There's no reason that can be defined by medical science, except its genes or genetics. However all of these hotties you view on TV and such its only when you see them from the side, you think; schitte lady get a nose job. These women that have these plows on their faces for noses. Example there's a super intelligent gal that I was introduced to through Business Rockstars. Alex Wherley. Super hot, right? Not exactly, when I saw her side view and saw that beak, I said not for me. In film and photography anything slightly out of the ordinary is going to look and photograph even bigger. Most of you know that I am mainly a foot and toe guy. I love a lady's peds, especially in nylons. Thing is, if there's even the slightest bit of a bunion, or hammer toe, even with nylons its going to show, especially, with the close up shots we do. When you watch TV and see that otherwise angelic blonde up close and the front of her face, when she turns her head, and you see that trunk, you think my honey, who did you have to mess with to get a gig on TV? Then there are those women that I see on Facebook pages, who are always being photographed up to her knees or ankles. You never see their feet or toes. Even the gothic redhead photography. What are women still conscience of their feet and toes, are they ashamed of them. Let's see the whole package. I have always said, that the woman that takes care of her feet and toes is the kind of woman I want as a mate, reason? She tends to take to the details, no matter what it is she's doing. 

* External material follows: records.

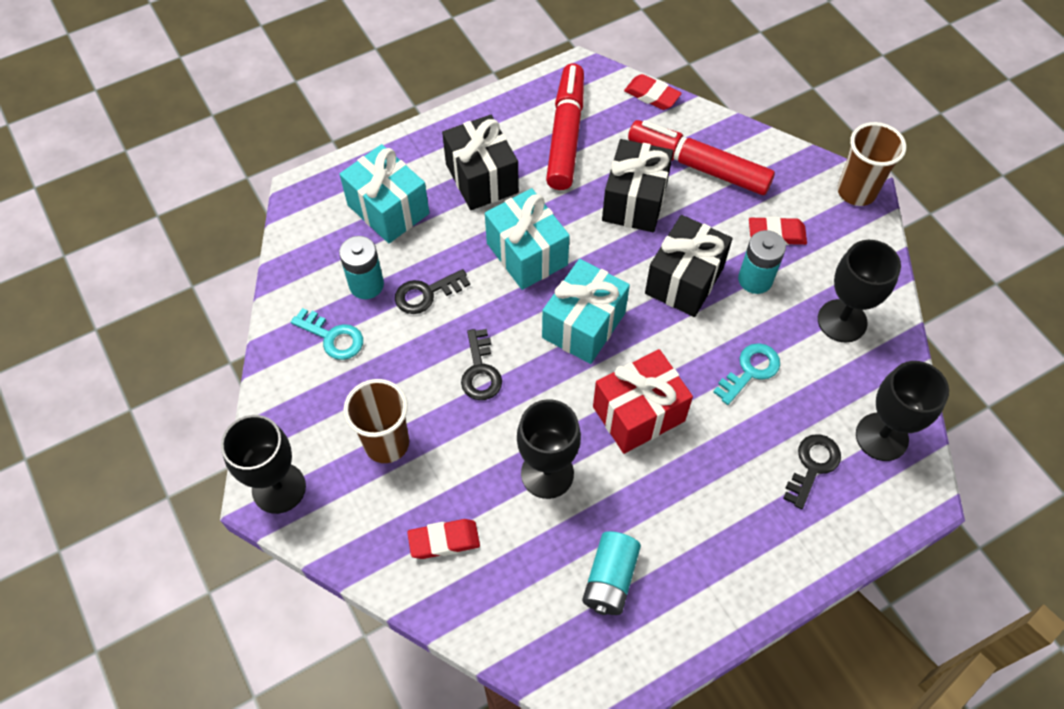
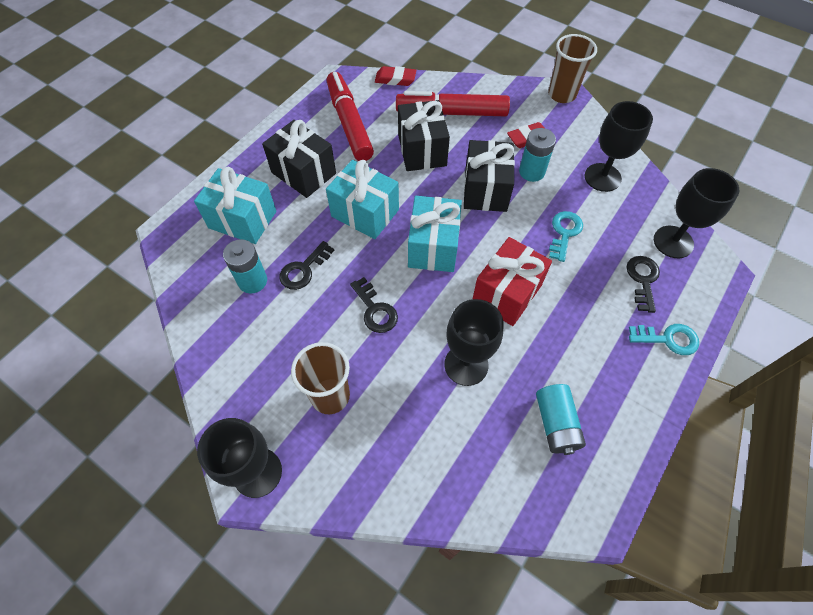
camera: 25 degrees left, 0 degrees up
(332, 337) = (244, 331): turquoise key -> turquoise key (668, 339)
(444, 541) = (416, 453): red eraser -> none

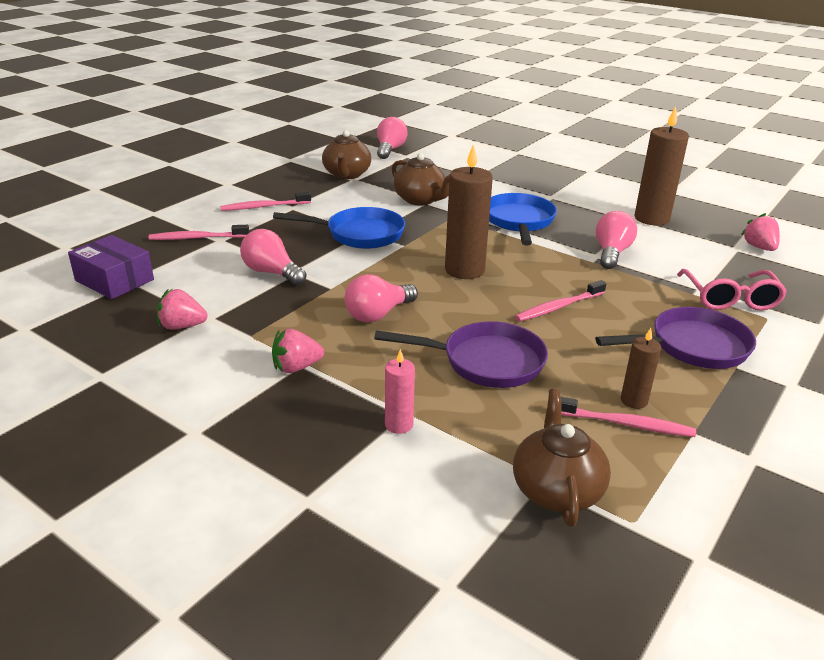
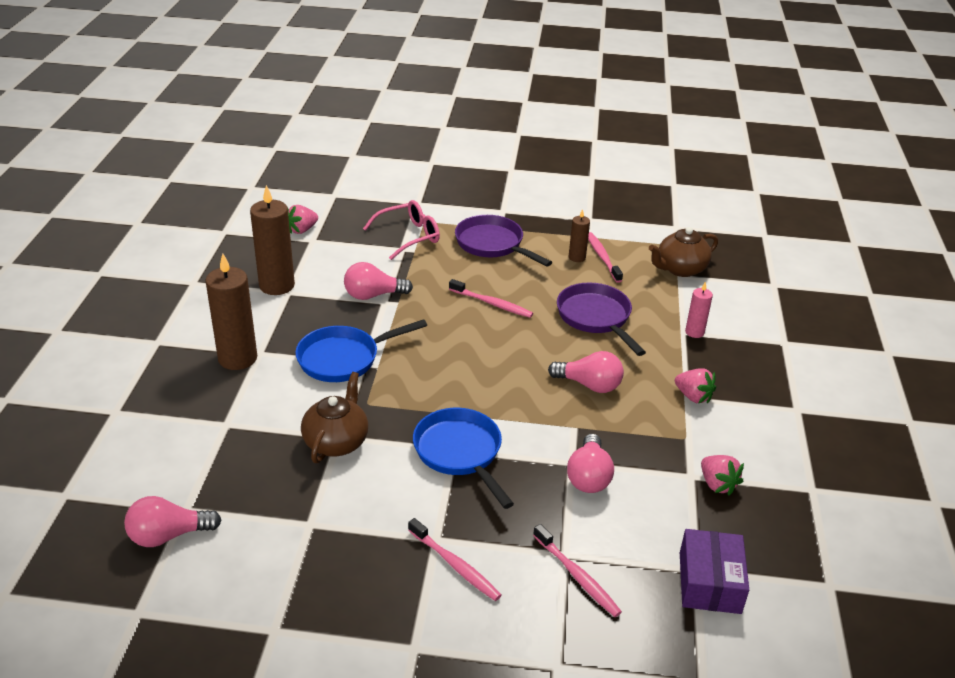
camera: 120 degrees left, 5 degrees up
(347, 175) = (297, 538): brown teapot -> none
(464, 270) = (475, 363): brown candle -> brown candle (237, 358)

As I close, why is it that both men and women at nail salons are always for the most part Asian? You have to ask. Right? But how do you ask such a question without seemingly being racist? What is gray headed American's can't grind off the sandpaper of her feet? Research needs to be done. 
L8R Aviators

The sayings we just throw away.

Who ever came up with the sayings? Like when you were a Wolf-Pup, your mom would say, " Make sure you have on clean underwear in case your in an accident" If your in an accident that requires you to have to show the contents of your BVD's they ain't going to be clean. Could we say to girls, " Make sure your pad is big enough in case you piddle in the middle?" Or, your Mom might have said," If you cross your eyes they're going to stick like that." That just wont happen. There's ton's of sayings like that the first was a plea threat by Mothers to get boys to wear clean underwear. Which even until we die, guys never keep their underwear clean, skid stains and such. 
My Mom had all kinds of sayings, being a person, who was born and raised in Southern Texas, she had some choice ones. So did my Grandma Sant, the biggest one was, " The bird that fly's to high ends up in a cow pile" Defined means when you get to thinking your all that, your going to find out how unimportant you really are. 
Okay then. The WolfPack will begin meeting at Denny's in Heyburn/Burley Idaho every 1st and last Friday at 19:00 . Even if your not yet a member of the WolfPack, all we ask is you be serious about your love of vintage military aviation and aircraft aka warbirds. 
Last weekend was a battle zone, here at least on the cell phone. PoohBear was all over the place on things cheating and so on. Quite frankly if it were not for the extra money, I'd have give her the boot entirely. She and I have nothing in common, no hobbies nor interests. She is on the rag most days, and I am shopping for a sweetee. If I ever find one that looks good that puts out both twixed her legs as well as her purse, They ain't going to be no PoohBear unification.